The ability to dream is also one of the few things Leisha envies about her sister Alice, a character who will continually challenge Leisha's assumptions about the world. One of the earliest arguments between them comes when the girls are 11 years old. After journalists report on Yagai's brief meeting with Leisha after his speech, Alice is angry because it makes her family look stuck up and superior. At this moment, Leisha hears the words of Yagai in her head: “The dogs bark but the caravan moves on” (30). While Alice's anger may or may not be justified, the fact that Leisha thinks of her own sister in this moment as no different from the “dogs” who asked derisive questions outside the Yagai speech disturbingly foreshadows the direction the sisters' relationship will take in the coming chapters. The matter of Leisha's relationship with Alice holds broader relevance to one of the book's central questions: whether Sleepers and Sleepless can ever peacefully integrate with one another in society.

While these chapters introduce human genetic modification as the dominant science fiction “hook” of the novel, the author doesn't devote much energy to explicitly debating the ethics of such a scientific development. This is largely consistent with Kress’s approach toward technology throughout the novel, in that she is far more concerned with the political and psychological ramifications of these developments as opposed to teasing out some sense of morality—or lack thereof—inherent in them. To Kress, technological advances like human genetic engineering are inevitable, and what's more important is ensuring the social bonds that hold humanity together can withstand them.
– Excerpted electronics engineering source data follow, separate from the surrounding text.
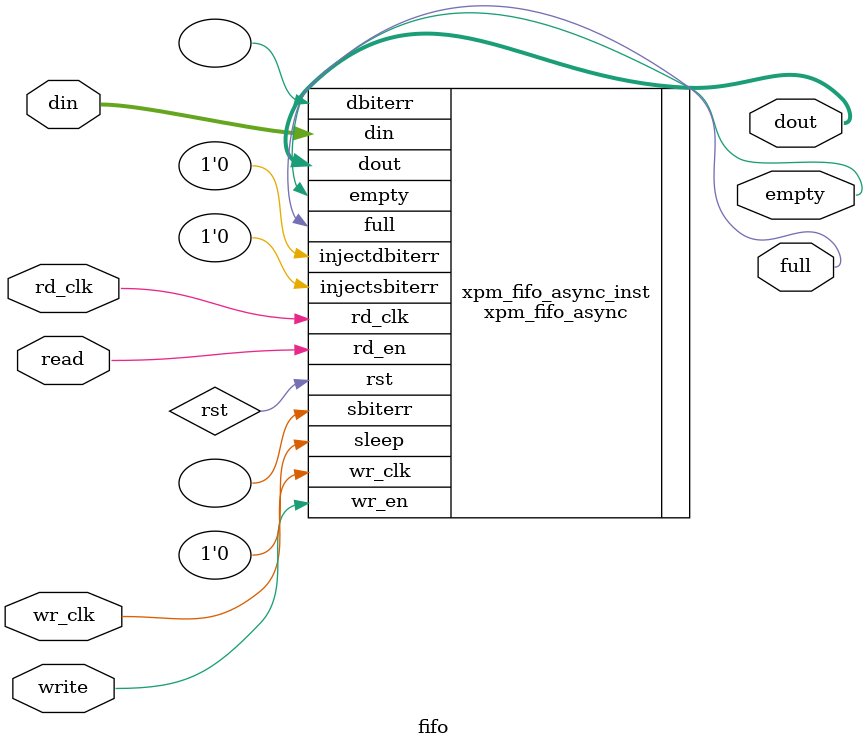
<source format=v>
`timescale 1ns / 1ps

module fifo #(
    parameter DEPTH=16,
    parameter WIDTH=32
    ) (
    input wr_clk,
    input [WIDTH-1:0] din,
    input write,
    output full, 
    output [WIDTH-1:0] dout,
    input read,
    output empty,
    input rd_clk 
    );
    
    function integer log2(input integer x);
        integer i;
        if (x == 0)
            log2 = 0;
        else begin
            i = 0;
            while (x > (2**i)) begin
        i = i+1;
            end
            log2 = i;
        end
    endfunction
    
    localparam ADDR_WIDTH = log2(DEPTH);
    localparam FIFO_TYPE = (DEPTH > 32) ? "block" : "distributed";
    
    xpm_fifo_async # (
    
      .FIFO_MEMORY_TYPE          (FIFO_TYPE),          //string; "auto", "block", or "distributed";
      .ECC_MODE                  ("no_ecc"),         //string; "no_ecc" or "en_ecc";
      .RELATED_CLOCKS            (0),                //positive integer; 0 or 1
      .FIFO_WRITE_DEPTH          (DEPTH),            //positive integer
      .WRITE_DATA_WIDTH          (WIDTH),            //positive integer
      .WR_DATA_COUNT_WIDTH       (ADDR_WIDTH),       //positive integer
      .PROG_FULL_THRESH          (10),               //positive integer
      .FULL_RESET_VALUE          (0),                //positive integer; 0 or 1
      .READ_MODE                 ("fwft"),           //string; "std" or "fwft";
      .FIFO_READ_LATENCY         (1),                //positive integer;
      .READ_DATA_WIDTH           (WIDTH),            //positive integer
      .RD_DATA_COUNT_WIDTH       (ADDR_WIDTH),       //positive integer
      .PROG_EMPTY_THRESH         (10),               //positive integer
      .DOUT_RESET_VALUE          ("0"),              //string
      .CDC_SYNC_STAGES           (2),                //positive integer
      .WAKEUP_TIME               (0)                 //positive integer; 0 or 2;
    
    ) xpm_fifo_async_inst (
    
      .rst              (rst),
      .wr_clk           (wr_clk),
      .wr_en            (write),
      .din              (din),
      .full             (full),
//      .overflow         (overflow),
//      .wr_rst_busy      (wr_rst_busy),
      .rd_clk           (rd_clk),
      .rd_en            (read),
      .dout             (dout),
      .empty            (empty),
//      .underflow        (underflow),
//      .rd_rst_busy      (rd_rst_busy),
//      .prog_full        (prog_full),
//      .wr_data_count    (wr_data_count),
//      .prog_empty       (prog_empty),
//      .rd_data_count    (rd_data_count),
      .sleep            (1'b0),
      .injectsbiterr    (1'b0),
      .injectdbiterr    (1'b0),
      .sbiterr          (),
      .dbiterr          ()
    
    );

            
endmodule

</source>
For example, the dramatic cleavages in society that will erupt in the novel as a result of the Sleepless are not the fault of genetic engineering itself, but rather the systemic class distinctions that make genetic engineering a possibility only for the upper echelons of society. Moreover, the Sleepless aren't so much a window into debating genetic engineering as they are a springboard by which to examine the social and psychological effects of 24/7 wakefulness, a topic that is even more resonant today due to the emergence of mobile and Internet technologies that allow humans to stay connected to information, entertainment, and each other 24 hours a day.